**WHAT THE TASK ASKS**
Determine the number of lines in the data below that contain the string "caldă", and respond with that number alone.

**LISTED RECORDS**
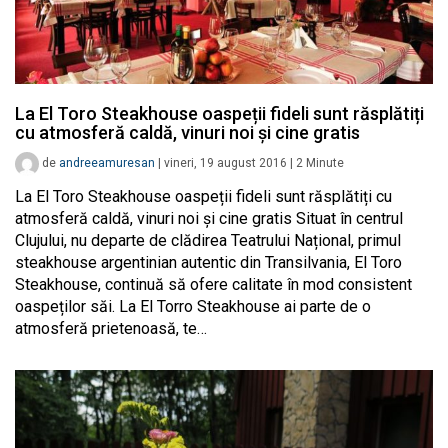
La El Toro Steakhouse oaspeții fideli sunt răsplătiți
cu atmosferă caldă, vinuri noi și cine gratis
de
andreeamuresan
|
vineri, 19 august 2016
|
2
Minute
La El Toro Steakhouse oaspeții fideli sunt răsplătiți cu
atmosferă caldă, vinuri noi și cine gratis Situat în centrul
Clujului, nu departe de clădirea Teatrului Național, primul
steakhouse argentinian autentic din Transilvania, El Toro
Steakhouse, continuă să ofere calitate în mod consistent
oaspeților săi. La El Torro Steakhouse ai parte de o
atmosferă prietenoasă, te…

**TASK ANSWER**
2